**Work request**
Copy out all the text in the data below word for word, keeping each line as it appears.

**Data for processing**
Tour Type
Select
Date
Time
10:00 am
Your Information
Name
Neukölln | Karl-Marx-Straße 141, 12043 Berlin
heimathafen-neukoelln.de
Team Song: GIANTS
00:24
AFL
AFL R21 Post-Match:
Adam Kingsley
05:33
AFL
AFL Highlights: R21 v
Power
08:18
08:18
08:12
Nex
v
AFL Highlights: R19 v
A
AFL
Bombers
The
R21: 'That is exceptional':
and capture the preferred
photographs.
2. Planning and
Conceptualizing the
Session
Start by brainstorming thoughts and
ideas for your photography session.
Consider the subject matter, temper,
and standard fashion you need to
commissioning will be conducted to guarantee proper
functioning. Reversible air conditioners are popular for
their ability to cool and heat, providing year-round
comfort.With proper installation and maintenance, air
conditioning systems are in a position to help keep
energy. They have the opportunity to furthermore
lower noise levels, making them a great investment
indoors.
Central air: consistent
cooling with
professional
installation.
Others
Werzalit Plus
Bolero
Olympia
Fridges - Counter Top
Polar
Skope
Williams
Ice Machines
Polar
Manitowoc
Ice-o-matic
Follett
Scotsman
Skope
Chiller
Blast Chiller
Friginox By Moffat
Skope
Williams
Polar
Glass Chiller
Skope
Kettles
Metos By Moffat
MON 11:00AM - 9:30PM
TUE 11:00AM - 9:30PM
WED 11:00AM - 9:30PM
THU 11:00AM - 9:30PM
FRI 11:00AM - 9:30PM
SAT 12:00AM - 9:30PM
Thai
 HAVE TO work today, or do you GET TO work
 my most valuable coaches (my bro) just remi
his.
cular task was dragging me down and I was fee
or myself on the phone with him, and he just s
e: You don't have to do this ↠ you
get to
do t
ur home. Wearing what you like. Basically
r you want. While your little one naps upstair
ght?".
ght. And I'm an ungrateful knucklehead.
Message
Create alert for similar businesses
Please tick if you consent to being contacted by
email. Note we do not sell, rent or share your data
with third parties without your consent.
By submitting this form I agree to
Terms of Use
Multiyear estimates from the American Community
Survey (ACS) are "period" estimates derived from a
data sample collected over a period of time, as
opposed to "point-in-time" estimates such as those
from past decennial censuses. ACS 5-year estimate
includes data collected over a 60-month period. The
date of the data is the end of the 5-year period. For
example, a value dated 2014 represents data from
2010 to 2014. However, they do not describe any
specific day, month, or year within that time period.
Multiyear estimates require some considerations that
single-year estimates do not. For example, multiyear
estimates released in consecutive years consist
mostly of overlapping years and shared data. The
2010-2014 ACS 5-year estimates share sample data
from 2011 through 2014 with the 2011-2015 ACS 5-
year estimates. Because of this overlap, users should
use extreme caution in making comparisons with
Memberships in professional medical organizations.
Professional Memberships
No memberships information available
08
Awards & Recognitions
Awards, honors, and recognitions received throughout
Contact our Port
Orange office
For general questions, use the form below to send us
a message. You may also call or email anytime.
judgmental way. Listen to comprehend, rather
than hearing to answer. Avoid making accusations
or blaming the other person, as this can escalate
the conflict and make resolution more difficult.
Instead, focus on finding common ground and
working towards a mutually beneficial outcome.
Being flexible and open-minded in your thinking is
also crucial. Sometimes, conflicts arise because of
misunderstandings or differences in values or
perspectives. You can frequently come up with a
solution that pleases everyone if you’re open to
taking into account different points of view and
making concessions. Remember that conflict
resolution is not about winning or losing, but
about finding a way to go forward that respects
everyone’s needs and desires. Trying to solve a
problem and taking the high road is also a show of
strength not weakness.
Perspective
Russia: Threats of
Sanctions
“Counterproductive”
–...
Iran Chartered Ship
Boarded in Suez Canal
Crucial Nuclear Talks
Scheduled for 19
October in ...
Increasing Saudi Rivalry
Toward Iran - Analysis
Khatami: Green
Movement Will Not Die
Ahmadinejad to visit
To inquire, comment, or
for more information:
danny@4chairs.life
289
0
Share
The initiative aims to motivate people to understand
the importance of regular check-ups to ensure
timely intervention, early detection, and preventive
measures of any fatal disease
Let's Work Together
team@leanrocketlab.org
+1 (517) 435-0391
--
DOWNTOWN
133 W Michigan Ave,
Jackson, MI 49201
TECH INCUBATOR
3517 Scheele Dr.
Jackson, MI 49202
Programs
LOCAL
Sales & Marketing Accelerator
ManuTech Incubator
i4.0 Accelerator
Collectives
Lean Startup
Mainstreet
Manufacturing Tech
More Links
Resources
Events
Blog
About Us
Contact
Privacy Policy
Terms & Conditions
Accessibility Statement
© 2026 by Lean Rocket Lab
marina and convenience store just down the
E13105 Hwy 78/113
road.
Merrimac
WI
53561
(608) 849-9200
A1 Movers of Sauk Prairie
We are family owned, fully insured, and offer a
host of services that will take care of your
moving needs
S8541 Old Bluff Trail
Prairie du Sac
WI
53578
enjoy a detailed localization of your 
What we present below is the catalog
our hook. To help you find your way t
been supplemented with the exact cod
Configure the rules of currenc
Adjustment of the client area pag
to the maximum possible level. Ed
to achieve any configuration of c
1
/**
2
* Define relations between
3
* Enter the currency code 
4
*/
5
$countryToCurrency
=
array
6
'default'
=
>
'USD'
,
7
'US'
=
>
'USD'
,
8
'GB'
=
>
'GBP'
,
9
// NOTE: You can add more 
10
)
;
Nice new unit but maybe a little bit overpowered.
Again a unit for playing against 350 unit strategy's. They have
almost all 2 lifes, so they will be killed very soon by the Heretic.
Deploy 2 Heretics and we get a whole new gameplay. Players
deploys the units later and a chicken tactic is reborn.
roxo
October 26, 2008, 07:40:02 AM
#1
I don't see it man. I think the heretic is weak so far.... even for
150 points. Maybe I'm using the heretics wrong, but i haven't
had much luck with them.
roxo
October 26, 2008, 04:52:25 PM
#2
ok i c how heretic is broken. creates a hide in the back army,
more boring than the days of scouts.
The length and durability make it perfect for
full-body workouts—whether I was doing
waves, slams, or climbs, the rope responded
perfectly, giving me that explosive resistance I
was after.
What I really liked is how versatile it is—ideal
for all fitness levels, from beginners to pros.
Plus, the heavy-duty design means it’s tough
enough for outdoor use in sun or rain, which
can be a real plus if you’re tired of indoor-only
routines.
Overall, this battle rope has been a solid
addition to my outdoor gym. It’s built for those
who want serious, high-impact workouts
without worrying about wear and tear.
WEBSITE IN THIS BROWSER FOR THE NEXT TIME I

**Exercise output**
Tour Type
Select
Date
Time
10:00 am
Your Information
Name
Neukölln | Karl-Marx-Straße 141, 12043 Berlin
heimathafen-neukoelln.de
Team Song: GIANTS
00:24
AFL
AFL R21 Post-Match:
Adam Kingsley
05:33
AFL
AFL Highlights: R21 v
Power
08:18
08:18
08:12
Nex
v
AFL Highlights: R19 v
A
AFL
Bombers
The
R21: 'That is exceptional':
and capture the preferred
photographs.
2. Planning and
Conceptualizing the
Session
Start by brainstorming thoughts and
ideas for your photography session.
Consider the subject matter, temper,
and standard fashion you need to
commissioning will be conducted to guarantee proper
functioning. Reversible air conditioners are popular for
their ability to cool and heat, providing year-round
comfort.With proper installation and maintenance, air
conditioning systems are in a position to help keep
energy. They have the opportunity to furthermore
lower noise levels, making them a great investment
indoors.
Central air: consistent
cooling with
professional
installation.
Others
Werzalit Plus
Bolero
Olympia
Fridges - Counter Top
Polar
Skope
Williams
Ice Machines
Polar
Manitowoc
Ice-o-matic
Follett
Scotsman
Skope
Chiller
Blast Chiller
Friginox By Moffat
Skope
Williams
Polar
Glass Chiller
Skope
Kettles
Metos By Moffat
MON 11:00AM - 9:30PM
TUE 11:00AM - 9:30PM
WED 11:00AM - 9:30PM
THU 11:00AM - 9:30PM
FRI 11:00AM - 9:30PM
SAT 12:00AM - 9:30PM
Thai
 HAVE TO work today, or do you GET TO work
 my most valuable coaches (my bro) just remi
his.
cular task was dragging me down and I was fee
or myself on the phone with him, and he just s
e: You don't have to do this ↠ you
get to
do t
ur home. Wearing what you like. Basically
r you want. While your little one naps upstair
ght?".
ght. And I'm an ungrateful knucklehead.
Message
Create alert for similar businesses
Please tick if you consent to being contacted by
email. Note we do not sell, rent or share your data
with third parties without your consent.
By submitting this form I agree to
Terms of Use
Multiyear estimates from the American Community
Survey (ACS) are "period" estimates derived from a
data sample collected over a period of time, as
opposed to "point-in-time" estimates such as those
from past decennial censuses. ACS 5-year estimate
includes data collected over a 60-month period. The
date of the data is the end of the 5-year period. For
example, a value dated 2014 represents data from
2010 to 2014. However, they do not describe any
specific day, month, or year within that time period.
Multiyear estimates require some considerations that
single-year estimates do not. For example, multiyear
estimates released in consecutive years consist
mostly of overlapping years and shared data. The
2010-2014 ACS 5-year estimates share sample data
from 2011 through 2014 with the 2011-2015 ACS 5-
year estimates. Because of this overlap, users should
use extreme caution in making comparisons with
Memberships in professional medical organizations.
Professional Memberships
No memberships information available
08
Awards & Recognitions
Awards, honors, and recognitions received throughout
Contact our Port
Orange office
For general questions, use the form below to send us
a message. You may also call or email anytime.
judgmental way. Listen to comprehend, rather
than hearing to answer. Avoid making accusations
or blaming the other person, as this can escalate
the conflict and make resolution more difficult.
Instead, focus on finding common ground and
working towards a mutually beneficial outcome.
Being flexible and open-minded in your thinking is
also crucial. Sometimes, conflicts arise because of
misunderstandings or differences in values or
perspectives. You can frequently come up with a
solution that pleases everyone if you’re open to
taking into account different points of view and
making concessions. Remember that conflict
resolution is not about winning or losing, but
about finding a way to go forward that respects
everyone’s needs and desires. Trying to solve a
problem and taking the high road is also a show of
strength not weakness.
Perspective
Russia: Threats of
Sanctions
“Counterproductive”
–...
Iran Chartered Ship
Boarded in Suez Canal
Crucial Nuclear Talks
Scheduled for 19
October in ...
Increasing Saudi Rivalry
Toward Iran - Analysis
Khatami: Green
Movement Will Not Die
Ahmadinejad to visit
To inquire, comment, or
for more information:
danny@4chairs.life
289
0
Share
The initiative aims to motivate people to understand
the importance of regular check-ups to ensure
timely intervention, early detection, and preventive
measures of any fatal disease
Let's Work Together
team@leanrocketlab.org
+1 (517) 435-0391
--
DOWNTOWN
133 W Michigan Ave,
Jackson, MI 49201
TECH INCUBATOR
3517 Scheele Dr.
Jackson, MI 49202
Programs
LOCAL
Sales & Marketing Accelerator
ManuTech Incubator
i4.0 Accelerator
Collectives
Lean Startup
Mainstreet
Manufacturing Tech
More Links
Resources
Events
Blog
About Us
Contact
Privacy Policy
Terms & Conditions
Accessibility Statement
© 2026 by Lean Rocket Lab
marina and convenience store just down the
E13105 Hwy 78/113
road.
Merrimac
WI
53561
(608) 849-9200
A1 Movers of Sauk Prairie
We are family owned, fully insured, and offer a
host of services that will take care of your
moving needs
S8541 Old Bluff Trail
Prairie du Sac
WI
53578
enjoy a detailed localization of your 
What we present below is the catalog
our hook. To help you find your way t
been supplemented with the exact cod
Configure the rules of currenc
Adjustment of the client area pag
to the maximum possible level. Ed
to achieve any configuration of c
1
/**
2
* Define relations between
3
* Enter the currency code 
4
*/
5
$countryToCurrency
=
array
6
'default'
=
>
'USD'
,
7
'US'
=
>
'USD'
,
8
'GB'
=
>
'GBP'
,
9
// NOTE: You can add more 
10
)
;
Nice new unit but maybe a little bit overpowered.
Again a unit for playing against 350 unit strategy's. They have
almost all 2 lifes, so they will be killed very soon by the Heretic.
Deploy 2 Heretics and we get a whole new gameplay. Players
deploys the units later and a chicken tactic is reborn.
roxo
October 26, 2008, 07:40:02 AM
#1
I don't see it man. I think the heretic is weak so far.... even for
150 points. Maybe I'm using the heretics wrong, but i haven't
had much luck with them.
roxo
October 26, 2008, 04:52:25 PM
#2
ok i c how heretic is broken. creates a hide in the back army,
more boring than the days of scouts.
The length and durability make it perfect for
full-body workouts—whether I was doing
waves, slams, or climbs, the rope responded
perfectly, giving me that explosive resistance I
was after.
What I really liked is how versatile it is—ideal
for all fitness levels, from beginners to pros.
Plus, the heavy-duty design means it’s tough
enough for outdoor use in sun or rain, which
can be a real plus if you’re tired of indoor-only
routines.
Overall, this battle rope has been a solid
addition to my outdoor gym. It’s built for those
who want serious, high-impact workouts
without worrying about wear and tear.
WEBSITE IN THIS BROWSER FOR THE NEXT TIME I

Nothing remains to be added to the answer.